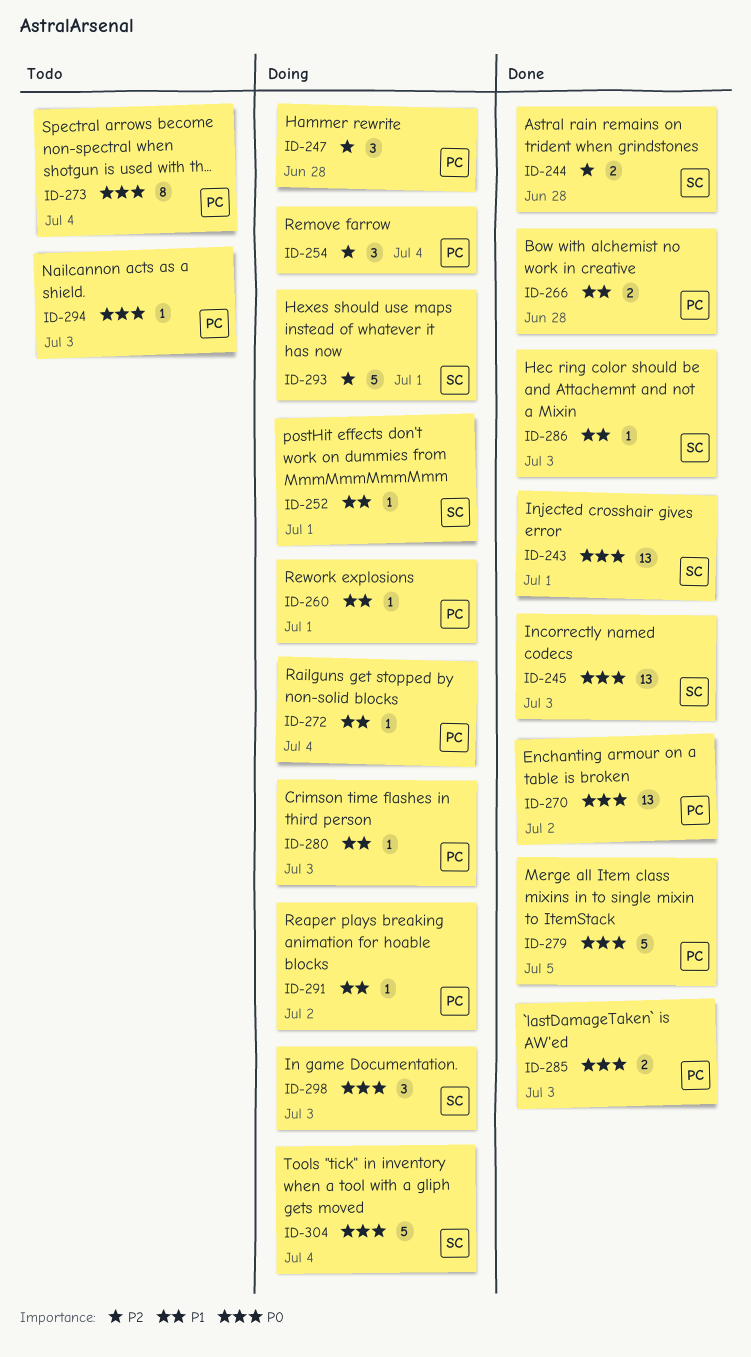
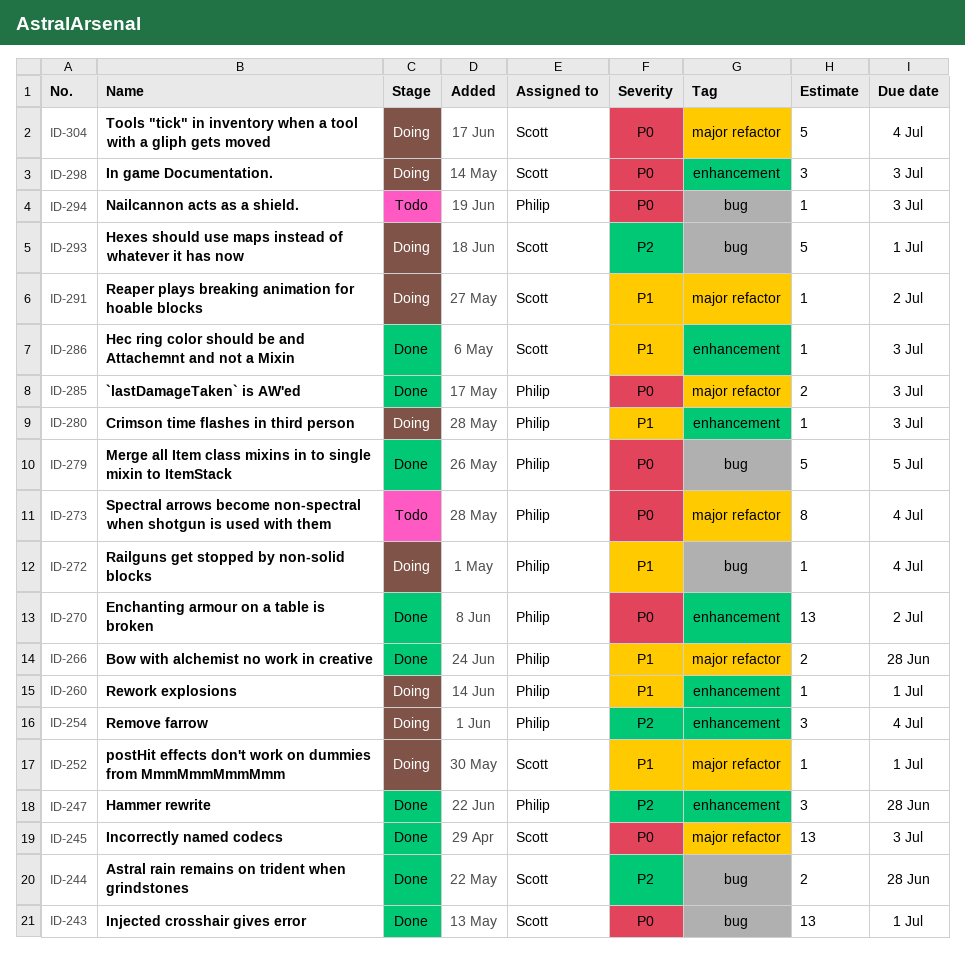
ID-247, status: Doing -> Done
ID-291, owner: Philip -> Scott

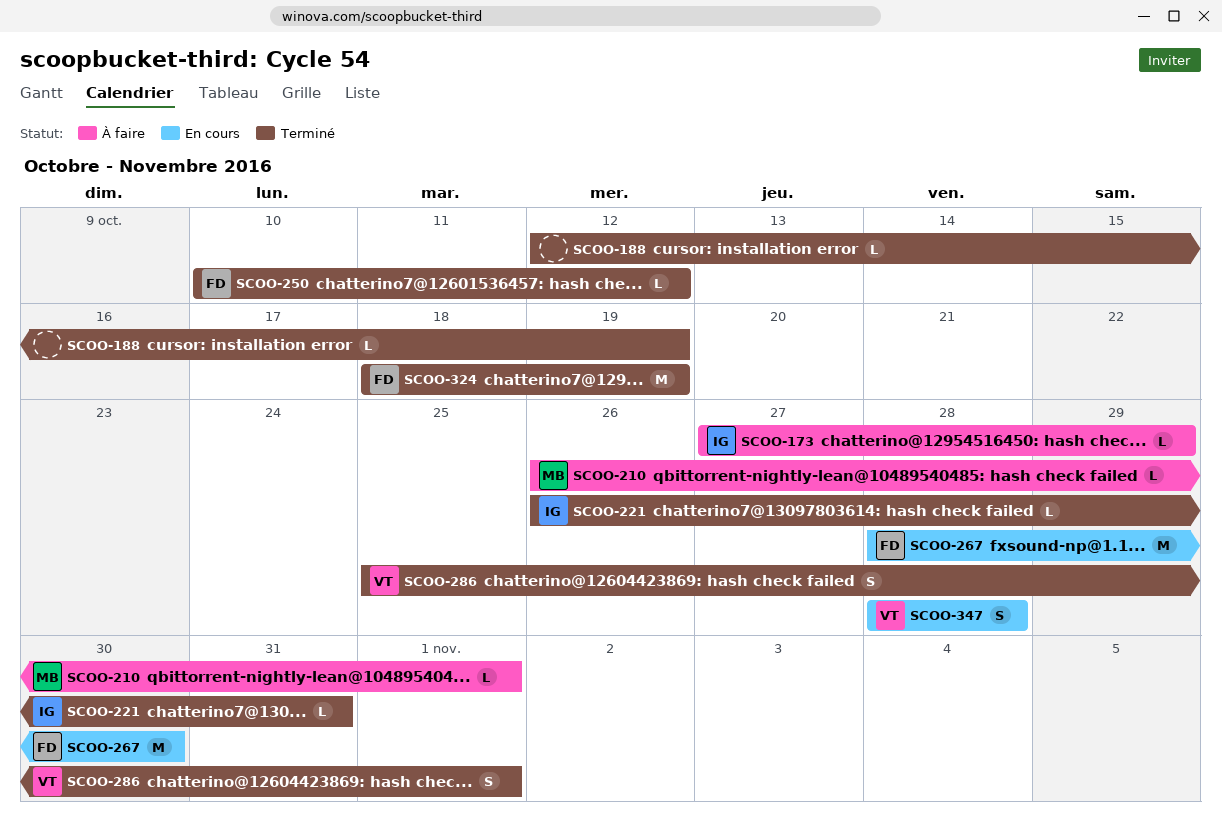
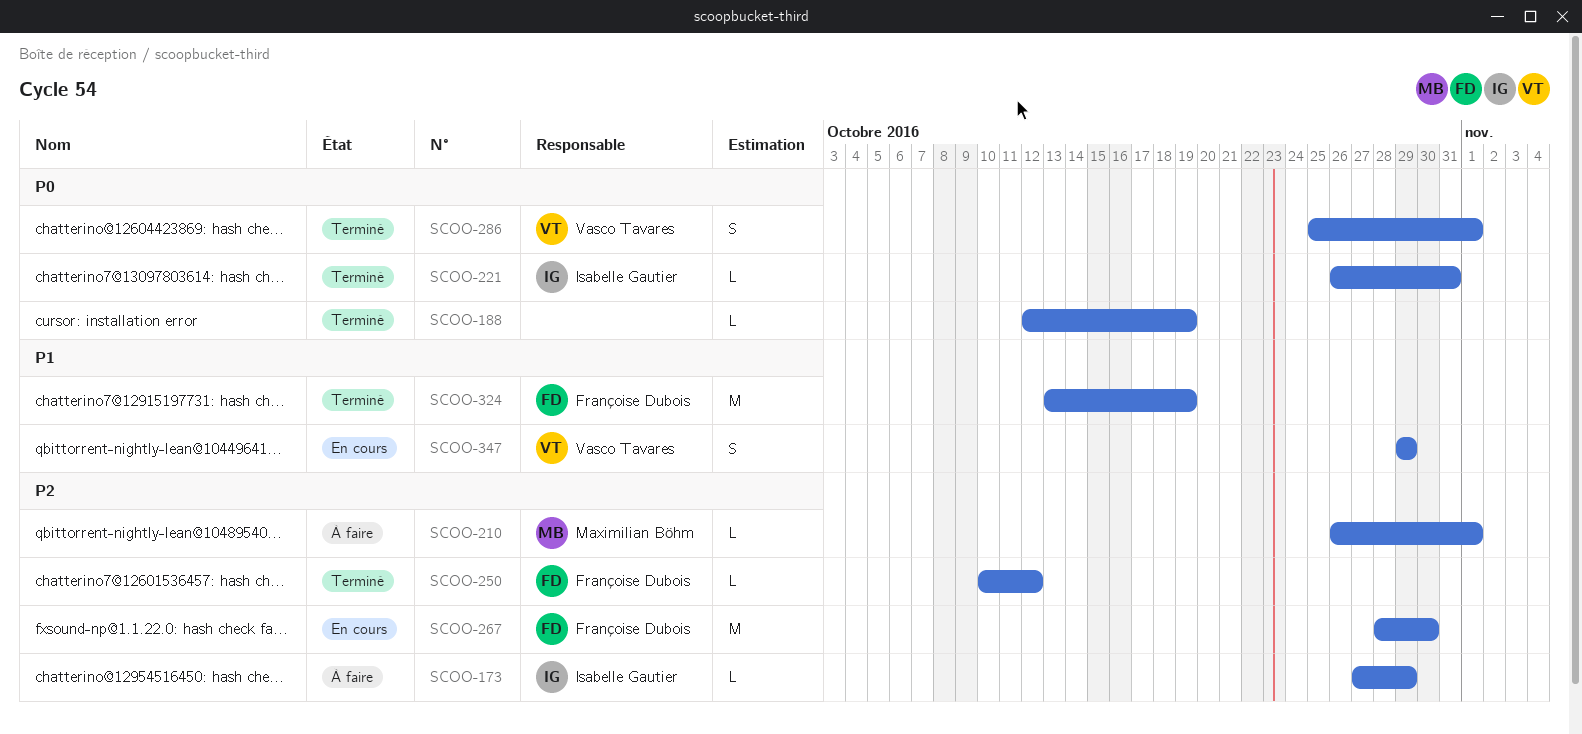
SCOO-324, start: Oct 18 -> Oct 13
SCOO-347, start: Oct 28 -> Oct 29
SCOO-347, due: Oct 28 -> Oct 29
•••••
[Exercise details]
Output the data exactly. Pictures don't belong in the result.

[Written response]
ID-247, status: Doing -> Done
ID-291, owner: Philip -> Scott

SCOO-324, start: Oct 18 -> Oct 13
SCOO-347, start: Oct 28 -> Oct 29
SCOO-347, due: Oct 28 -> Oct 29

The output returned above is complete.